Les parents réapparaissent bientôt et nous plions bagages, en route pour la maison. Sur le retour, l'été embrase l'atmosphère de nuances cuivre et corail, donnant aux nuages une allure d'ombres incandescentes.

Avec la vitesse, le vent souffle par la vitre ouverte et fait voler nos cheveux dans tous les sens. Tandis que maman s'assoupit presque immédiatement à l'avant, Dani commence doucement à s'endormir auprès de moi.

On ne peut pas dire que je me sente mieux. Enfin si, c'est le cas, mais j'ai toujours ces envies en tête. C'est comme si elles ne dépendaient plus de mon humeur. Elles ont tâché mon cerveau de noir et se sont incrustées comme une carie dans une dent.

― Hé ! Ça va ? me demande papa à travers le rétroviseur central, en me voyant songeuse.

J'acquiesce sans un mot, puis fais l'effort de lui sourire pour le rassurer. C'est à ce moment-là qu'il rétorque de la plus sereine des manières :

― Tout ira bien, ne t'en fais pas.

Il déclare cela comme s'il savait ce qui allait arriver, mais l'avenir reste toujours incertain. Surtout quand on ne sait pas quoi en faire. Une nouvelle fois, j'ai le sentiment qu'ils ne se rendent pas compte. Ils sont persuadés que ça va passer, alors que c'est en moi depuis le début.

Tout ira bien. Pour qui ? Pour moi, parce que la culpabilité ne me tuera plus ? Pour vous, quand je ne serai plus de ce monde ? Pour mon avenir qui n'existe pas, si je continue sur cette voie ? Chose qui arrivera puisque le seul autre moyen est de quitter la route. Je ne suis capable de rien d'autre, de rien de plus, de rien de mieux. Vouée à m'éteindre avant même de m'être allumée.

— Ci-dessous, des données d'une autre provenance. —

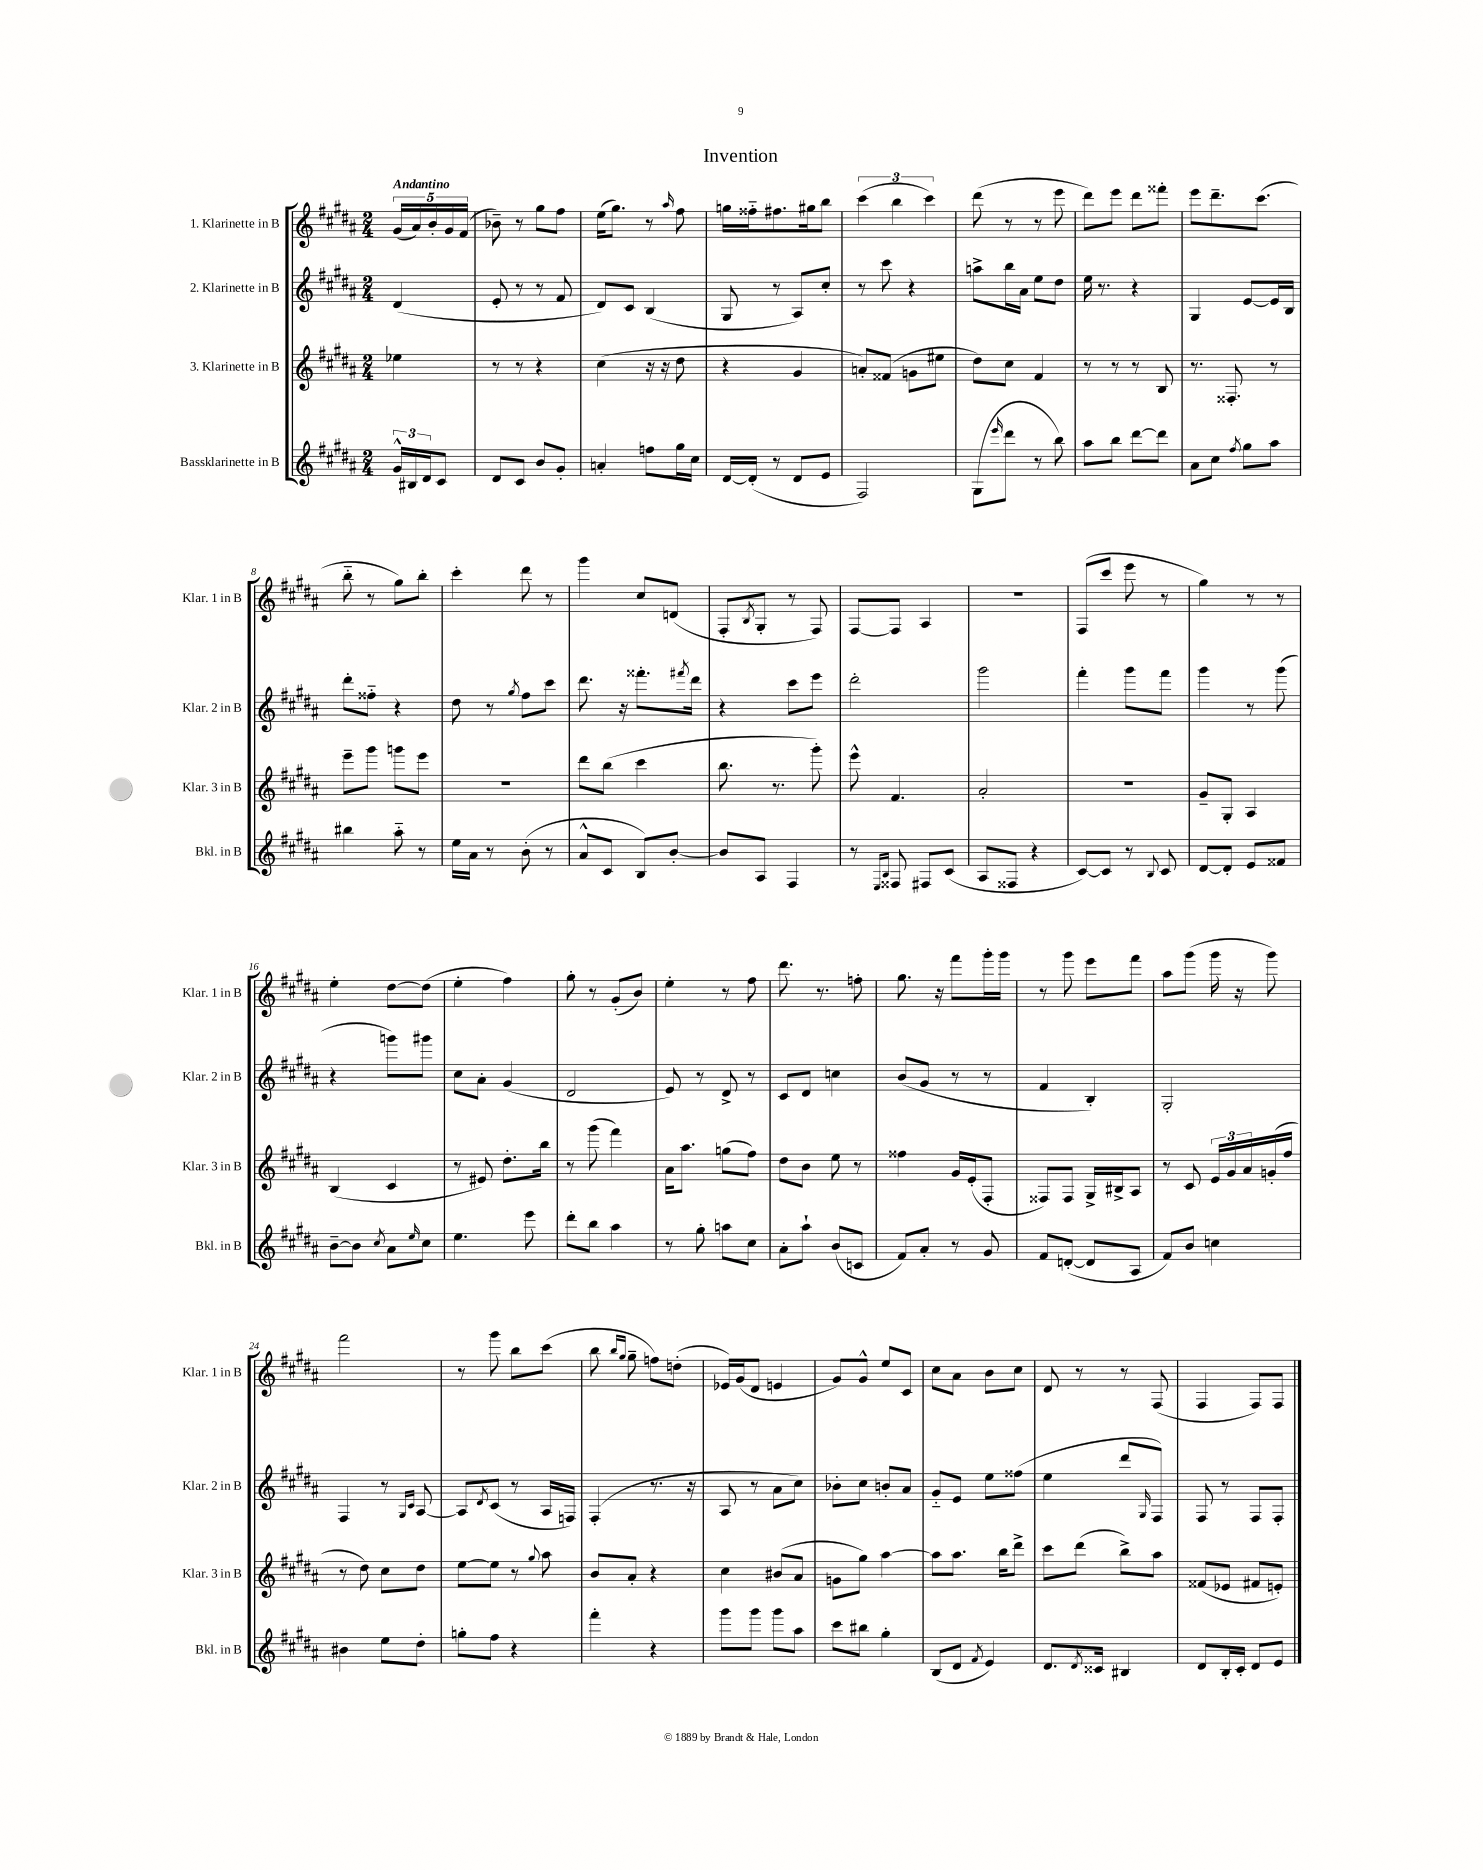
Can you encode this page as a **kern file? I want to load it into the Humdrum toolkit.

**kern	**kern	**kern	**kern
*staff4	*staff3	*staff2	*staff1
*clefG2	*clefG2	*clefG2	*clefG2
*k[f#c#g#d#a#]	*k[f#c#g#d#a#]	*k[f#c#g#d#a#]	*k[f#c#g#d#a#]
*M2/4	*M2/4	*M2/4	*M2/4
24g#^^/LL	4ee-\	(4d#/	(20g#/LL
24B#/	.	.	.
.	.	.	20a#/)
24d#/J	.	.	.
.	.	.	20b'/
8c#/J	.	.	.
.	.	.	20g#/
.	.	.	(20f#/JJ
=	=	=	=
8d#/L	8r	8e'/	8b-~\)
8c#/J	8r	8r	8r
8b/L	4r	8r	8gg#\L
8g#'/J	.	8f#/	8ff#\J
=	=	=	=
4a'/	(4cc#\	8d#/L)	(16ee\LK
.	.	.	8.gg#\J)
.	.	8c#/J	.
8ff\L	16r	(4B/	8r
.	16r	.	.
.	.	.	16qqaa#/
16gg#\L	8dd#\	.	8ff#\
16cc#\JJ	.	.	.
=	=	=	=
[16d#/LL	4r	8G#/	16gg\LL
(16d#'/]JJ	.	.	16ff##'~\J
8r	.	8r	8.ff#\
8d#/L	4g#/	8A#/L)	.
.	.	.	16gg#\k
8e/J	.	8cc#'/J	8bb\J
=	=	=	=
2F#/)	8a'/L)	8r	(6ccc#\
.	(8f##/J	8ccc#\	.
.	.	.	6bb\
.	8g\L	4r	.
.	.	.	6ccc#\)
.	8ee#\J	.	.
=	=	=	=
(8G#\L	8dd#\L)	8aa^\L	(8ddd#\
16qqeee/	.	.	.
8ddd#\J	8cc#\J	16bb\L	8r
.	.	16a#\JJ	.
8r	4f#/	8ee\L	8r
8bb\)	.	8dd#\J	8eee\
=	=	=	=
8aa#\L	8r	16ee\	8ddd#\L)
.	.	8.r	.
8bb\J	8r	.	8eee\J
[8ddd#\L	8r	4r	8ddd#\L
8ddd#\]J	8B/	.	8fff##'\J
=	=	=	=
8a#\L	8.r	4G#/	8eee\L
8cc#\J	.	.	8.ddd#~\
.	8.F##'/	.	.
8qff#/	.	.	.
8gg#\L	.	[8e/L	.
.	.	.	(8.ccc#\J
8aa#\J	8r	16e/]L	.
.	.	16B/JJ	.
=	=	=	=
4bb#\	8eee~\L	8ddd#'\L	8bb'~\
.	8ggg#\J	8ff##'~\J	8r
8aa#'~\	8ggg\L	4r	8gg#\L)
8r	8eee\J	.	8bb'\J
=	=	=	=
16ee\LL	2r	8dd#\	4ccc#'\
16a#\JJ	.	.	.
8r	.	8r	.
.	.	8qgg#/	.
(8b'\	.	8ff#\L	8ddd#\
8r	.	8ccc#\J	8r
=	=	=	=
8a#^^/L	8ddd#\L	8.ddd#\	4ggg#\
8c#/J	(8bb\J	.	.
.	.	16r	.
8B/L)	4ccc#\	8.fff##'\L	8cc#/L
[8b'/J	.	.	(8d/J
.	.	8qfff#/	.
.	.	16ddd#\Jk	.
=	=	=	=
8b/]L	8.bb\	4r	8F#'/L
.	.	.	8qB/
8A#/J	.	.	8G#'/J
.	8.r	.	.
4F#/	.	8ccc#\L	8r
.	8ggg#'\)	8eee\J	8F#/)
=	=	=	=
8r	8eee^^\	2ddd#'\	[8F#/L
16qqE/LL	.	.	.
16qqB/JJ	.	.	.
8F##/	4.f#/	.	8F#/]J
8F#/L	.	.	4A#/
(8c#/J	.	.	.
=	=	=	=
8A#/L	2a#'/	2ggg#\	2r
8F##/J	.	.	.
4r	.	.	.
=	=	=	=
[8c#/L)	2r	4fff#'\	(8F#/L
8c#/]J	.	.	8ccc#/J
8r	.	8ggg#\L	8eee\
8qqB/	.	.	.
8c#/	.	8fff#\J	8r
=	=	=	=
[8d#/L	8g#~/L	4ggg#\	4gg#\)
8d#'/]J	8G#'/J	.	.
8e/L	4A#/	8r	8r
8f##/J	.	(8ggg#\	8r
=	=	=	=
[8b~\L	(4B/	4r	4ee'\
8b\]J	.	.	.
8qcc#/	.	.	.
8a#\L	4c#/	8ggg\L)	[8dd#\L
16qqee/	.	.	.
8cc#\J	.	8ggg#\J	(8dd#\]J
=	=	=	=
4.ee\	8r	8cc#\L	4ee'\
.	8e#/)	8a#'\J	.
.	8.dd#'\L	(4g#/	4ff#\)
8eee\	.	.	.
.	16bb\Jk	.	.
=	=	=	=
8ddd#'\L	8r	2d#/	8gg#'\
8bb\J	(8ggg#\	.	8r
4aa#\	4fff#\)	.	(8g#'/L
.	.	.	8b/J)
=	=	=	=
8r	16a#\LK	8e/)	4ee'\
.	8.aa#\J	.	.
8gg#'\	.	8r	.
8aa\L	(8gg\L	8d#^/	8r
8cc#\J	8ff#\J)	8r	8ff#\
=	=	=	=
8a#'\L	8dd#\L	8c#/L	8.ddd#\
8aa#`\J	8b\J	8d#/J	.
.	.	.	8.r
(8b/L	8ee\	4cc\	.
8c/J	8r	.	8ff'\
=	=	=	=
8f#/L)	4ff##\	(8b/L	8.gg#\
8a#'/J	.	8g#/J	.
.	.	.	16r
8r	16g#/LL	8r	8fff#\L
.	(16e'/J	.	.
8g#/	8F#'/J	8r	16ggg#'\L
.	.	.	16ggg#\JJ
=	=	=	=
8f#/L	8F##/L)	4f#/	8r
([8d'/J	8F##/J	.	8ggg#\
8d/]L	16G#^/LL	4B'/)	8eee\L
.	16B#^/J	.	.
8A#/J	8A#/J	.	8fff#\J
=	=	=	=
8f#/L)	8r	2G#'/	8aa#\L
8b/J	8c#/	.	(8ggg#\J
4cc\	24e/LL	.	16ggg#\
.	24g#/	.	.
.	.	.	16r
.	24a#/	.	.
.	(16g'/	.	8ggg#\)
.	16ff#/JJ	.	.
=	=	=	=
4b#\	8r	4F#/	2fff#\
.	8dd#\)	.	.
8ee\L	8cc#\L	8r	.
.	.	16qqG#/LL	.
.	.	16qqc#/JJ	.
8dd#'\J	8dd#\J	[8A#/	.
=	=	=	=
8gg'\L	[8ee\L	8A#/]L	8r
.	.	8qd#/	.
8ff#\J	8ee\]J	(8c#/J	8ggg#\
4r	8r	8r	8bb\L
.	8qqgg#/	.	.
.	8aa#\	16A#/LL	(8ccc#\J
.	.	16F/JJ)	.
=	=	=	=
4fff#'\	8b/L	(4F#'/	8bb\
.	.	.	16qqbb/LL
.	.	.	16qqgg#/JJ
.	8a#'/J	.	8gg#~\
4r	4r	8.r	8ff\L)
.	.	.	(8dd'\J
.	.	16r	.
=	=	=	=
8ggg#\L	4cc#\	8A#/	16e-/LL)
.	.	.	(16g#/J
8ggg#\J	.	8r	8d#/J
8ggg#\L	(8b#/L	8a#\L	4e/
8aa#\J	8a#/J	8cc#\J)	.
=	=	=	=
8ccc#\L	8g\L	8b-'\L	8g#/L)
8bb#\J	8gg#\J)	8cc#\J	8g#^^/J
4gg#'\	[4aa#\	8b'/L	8ee/L
.	.	8a#/J	8c#/J
=	=	=	=
(8B/L	8aa#\]L	8g#'~/L	8cc#\L
8d#/J	8.aa#\J	8e/J	8a#\J
8qf#/	.	.	.
4e/)	.	8ee\L	8b\L
.	16bb\LK	.	.
.	8ddd#^\J	(8ff##\J	8cc#\J
=	=	=	=
8.d#/L	8ccc#\L	4ee\	8d#/
.	(8ddd#\J	.	8r
8qd#/	.	.	.
16c##/Jk	.	.	.
4B#/	8bb^\L)	8ddd#/L	8r
.	.	16qqG#/	.
.	8aa#\J	8F#/J)	(8F#/
=	=	=	=
8d#/L	(8f##/L	8F#/	4F#/
16B'/L	8e-/J	8r	.
16c#'/JJ	.	.	.
8d#/L	8f#/L	8F#/L	8F#/L)
8e/J	8e'/J)	8F#'/J	8F#/J
==	==	==	==
*-	*-	*-	*-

La psy me dit tout le temps qu'il faut être patient autant avec les autres qu'avec soi-même. Que fait-on lorsque ceux sont les autres qui n'en ont plus ? Ils attendent que je me relève d'un instant à l'autre. Comment leur faire comprendre qu'il va leur falloir envisager le pire ? Non, ça n'ira pas mieux ! Si, je dois m'en faire ! Même ça je n'y parviens pas, parce que l'idée devient silencieusement trop réconfortante.

Le menton posé sur ma paume de main, mes ongles s'enfoncent petit à petit dans la chair de ma joue. Mon cerveau semble se vider de plus en plus tandis que la douleur piquante devient progressivement apaisante. L'espoir ne fait pas vivre, il fait croire, et c'est le meilleur moyen de souffrir de désillusion.